They would get a better quality of students if they followed the example of the first university and had all the lectures in Latin.
The approach that I have taken with my children with their entire eduction (elementary thru college age and beyond) focuses on what their needs are at a particular time and balancing that with finances. My children have seen a mixture of private school, home school, public school, cyber school and traditional college. My elder daughter is now venturing into non-traditional college student role (e.g., not a full-time student on/near campus) where she is working and also going to college; sometimes part-time and other times full-time.

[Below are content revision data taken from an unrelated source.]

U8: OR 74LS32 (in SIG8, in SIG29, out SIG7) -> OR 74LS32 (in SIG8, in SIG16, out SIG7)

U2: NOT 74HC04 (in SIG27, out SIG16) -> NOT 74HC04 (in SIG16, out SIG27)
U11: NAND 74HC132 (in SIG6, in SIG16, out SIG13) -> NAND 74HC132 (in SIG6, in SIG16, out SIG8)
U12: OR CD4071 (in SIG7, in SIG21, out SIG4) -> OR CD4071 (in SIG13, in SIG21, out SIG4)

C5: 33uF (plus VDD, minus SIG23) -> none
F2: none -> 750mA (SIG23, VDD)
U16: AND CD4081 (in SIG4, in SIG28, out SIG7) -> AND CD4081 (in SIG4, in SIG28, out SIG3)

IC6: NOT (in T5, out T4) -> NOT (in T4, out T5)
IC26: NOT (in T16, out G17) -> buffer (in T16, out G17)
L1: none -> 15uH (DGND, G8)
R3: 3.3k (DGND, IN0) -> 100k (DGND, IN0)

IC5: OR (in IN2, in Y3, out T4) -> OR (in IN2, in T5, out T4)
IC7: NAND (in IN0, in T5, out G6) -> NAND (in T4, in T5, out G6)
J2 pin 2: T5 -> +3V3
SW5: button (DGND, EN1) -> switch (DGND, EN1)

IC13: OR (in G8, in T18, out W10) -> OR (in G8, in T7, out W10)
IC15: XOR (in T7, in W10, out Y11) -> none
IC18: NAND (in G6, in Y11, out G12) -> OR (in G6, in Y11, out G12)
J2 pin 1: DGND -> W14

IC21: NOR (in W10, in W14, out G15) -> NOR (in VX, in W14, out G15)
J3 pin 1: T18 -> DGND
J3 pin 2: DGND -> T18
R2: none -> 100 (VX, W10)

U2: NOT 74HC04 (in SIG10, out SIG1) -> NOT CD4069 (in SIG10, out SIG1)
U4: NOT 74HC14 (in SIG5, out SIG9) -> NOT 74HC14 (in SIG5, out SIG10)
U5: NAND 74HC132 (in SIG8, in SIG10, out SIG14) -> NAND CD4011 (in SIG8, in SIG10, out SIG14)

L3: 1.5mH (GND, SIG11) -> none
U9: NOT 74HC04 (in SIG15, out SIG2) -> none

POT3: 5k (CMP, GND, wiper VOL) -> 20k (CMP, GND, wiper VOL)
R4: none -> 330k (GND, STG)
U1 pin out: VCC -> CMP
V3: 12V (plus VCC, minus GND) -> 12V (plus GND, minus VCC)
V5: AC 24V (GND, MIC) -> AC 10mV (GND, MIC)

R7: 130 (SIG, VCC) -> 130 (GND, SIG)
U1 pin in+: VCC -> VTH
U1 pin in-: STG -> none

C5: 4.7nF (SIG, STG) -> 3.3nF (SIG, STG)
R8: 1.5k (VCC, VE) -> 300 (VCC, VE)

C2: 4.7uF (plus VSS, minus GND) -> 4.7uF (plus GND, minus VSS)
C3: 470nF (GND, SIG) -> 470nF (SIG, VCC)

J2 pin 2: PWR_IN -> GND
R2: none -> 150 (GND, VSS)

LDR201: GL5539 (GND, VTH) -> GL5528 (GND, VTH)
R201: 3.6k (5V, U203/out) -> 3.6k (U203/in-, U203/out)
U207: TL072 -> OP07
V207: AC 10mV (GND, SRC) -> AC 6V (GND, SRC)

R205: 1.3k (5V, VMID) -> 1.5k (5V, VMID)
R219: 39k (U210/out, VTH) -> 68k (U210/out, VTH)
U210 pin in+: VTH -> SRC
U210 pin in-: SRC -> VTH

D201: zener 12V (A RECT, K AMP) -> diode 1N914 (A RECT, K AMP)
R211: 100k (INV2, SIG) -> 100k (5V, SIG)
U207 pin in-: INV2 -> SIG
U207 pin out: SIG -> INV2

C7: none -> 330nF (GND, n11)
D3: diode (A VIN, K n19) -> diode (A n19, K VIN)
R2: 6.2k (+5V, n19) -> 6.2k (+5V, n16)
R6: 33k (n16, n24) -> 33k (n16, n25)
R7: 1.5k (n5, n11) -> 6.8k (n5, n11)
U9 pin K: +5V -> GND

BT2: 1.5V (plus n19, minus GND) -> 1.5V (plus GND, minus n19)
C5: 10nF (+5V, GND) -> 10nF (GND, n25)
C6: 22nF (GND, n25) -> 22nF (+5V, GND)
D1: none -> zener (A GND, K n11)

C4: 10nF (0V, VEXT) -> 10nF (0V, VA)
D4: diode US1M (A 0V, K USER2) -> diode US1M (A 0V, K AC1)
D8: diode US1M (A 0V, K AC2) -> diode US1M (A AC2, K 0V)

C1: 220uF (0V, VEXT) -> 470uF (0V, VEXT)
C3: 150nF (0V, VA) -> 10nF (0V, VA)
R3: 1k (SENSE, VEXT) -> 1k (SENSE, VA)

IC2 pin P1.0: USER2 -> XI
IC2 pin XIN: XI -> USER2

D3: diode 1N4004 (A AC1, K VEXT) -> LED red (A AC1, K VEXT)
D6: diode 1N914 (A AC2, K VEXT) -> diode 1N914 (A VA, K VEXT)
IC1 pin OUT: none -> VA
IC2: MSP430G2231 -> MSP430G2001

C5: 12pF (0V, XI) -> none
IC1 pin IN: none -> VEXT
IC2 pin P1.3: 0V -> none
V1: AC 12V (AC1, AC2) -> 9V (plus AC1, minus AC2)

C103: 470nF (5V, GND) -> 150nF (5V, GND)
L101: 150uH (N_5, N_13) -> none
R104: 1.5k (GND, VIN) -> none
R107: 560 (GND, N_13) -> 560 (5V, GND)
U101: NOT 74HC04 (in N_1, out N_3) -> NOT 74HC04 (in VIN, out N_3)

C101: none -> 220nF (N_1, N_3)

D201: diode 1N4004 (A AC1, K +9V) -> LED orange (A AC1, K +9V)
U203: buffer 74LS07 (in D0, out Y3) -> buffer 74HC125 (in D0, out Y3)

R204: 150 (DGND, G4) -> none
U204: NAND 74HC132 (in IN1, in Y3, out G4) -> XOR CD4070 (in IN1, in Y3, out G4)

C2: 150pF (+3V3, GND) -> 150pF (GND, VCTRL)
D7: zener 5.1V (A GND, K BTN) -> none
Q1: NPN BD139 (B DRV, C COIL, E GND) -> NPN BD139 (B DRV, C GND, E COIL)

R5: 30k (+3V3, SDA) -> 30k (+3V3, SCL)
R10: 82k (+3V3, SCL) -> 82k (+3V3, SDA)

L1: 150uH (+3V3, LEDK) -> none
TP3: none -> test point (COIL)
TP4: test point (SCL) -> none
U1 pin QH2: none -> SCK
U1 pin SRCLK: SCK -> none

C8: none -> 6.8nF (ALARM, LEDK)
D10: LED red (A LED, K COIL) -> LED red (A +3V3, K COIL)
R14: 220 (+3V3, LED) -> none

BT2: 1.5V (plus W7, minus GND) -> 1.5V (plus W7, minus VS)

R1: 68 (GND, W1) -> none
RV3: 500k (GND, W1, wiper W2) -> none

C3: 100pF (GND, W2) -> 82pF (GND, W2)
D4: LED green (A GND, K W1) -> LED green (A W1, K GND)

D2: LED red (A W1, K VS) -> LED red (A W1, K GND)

All of this is predicated on the notion of acquiring knowledge for different purposes. The current purpose for my elder daughter is career related. When my children were young, it was all about being literate. When they were high school age, it was about useful life knowledge and transitioning to a career/job. One of my primary education objectives for my children from the very beginning was never to constrain any of their options as an adult. In practice, that is basically making sure that they don't take some blow-off class instead of a more rigorous class that lead somewhere. For instance, to fill a graduation requirement a student can take a general math course or something like statistics for dummies. I would make my kids take calculus instead of general math and a calc-based stat course. They were never keen on math, but they could do it. However, the option for a further learning or a career that requires mathematics or statistics was never cut off.
I think this pragmatic approach is much better than government mandated requirements to learning/graduation. Both of my daughters have always exceeded government mandated requirements. By the way, this has little to do with intelligence or ability.
But we are in one of the top-ranked school districts in Pennsylvania and I didn't want her limiting her options for college by trying something new. I'm now sorry I didn't let her.
Pennsylvania has some very good cyber schools now (and a few fly-by-night outfits) which are cutting into the educrat revenue stream.
I’ve been arguing this for years.
The current system, culminating in debt that can’t ever be paid off, is not sustainable. And that doesn’t even address the bilge they are being taught.
Why limit yourself to a single university’s faculty when you have the technology to learn from the best in the world at whatever the subject?